Would you please copy exactly the line with "Писать отзывы могут только за" and all lines that follow it in the data below, through the last one?

[Source data]

▬▬▬▬▬▬

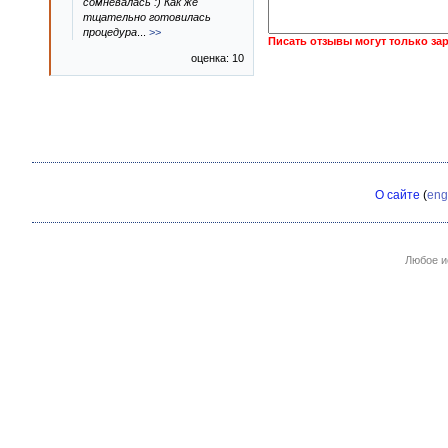
сомневалась :) Как же
тщательно готовилась
процедура
...
>>
Писать отзывы могут только за
оценка: 10
О сайте
(
eng
Любое и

▬▬▬▬▬▬

Solution to the problem:
Писать отзывы могут только за
оценка: 10
О сайте
(
eng
Любое и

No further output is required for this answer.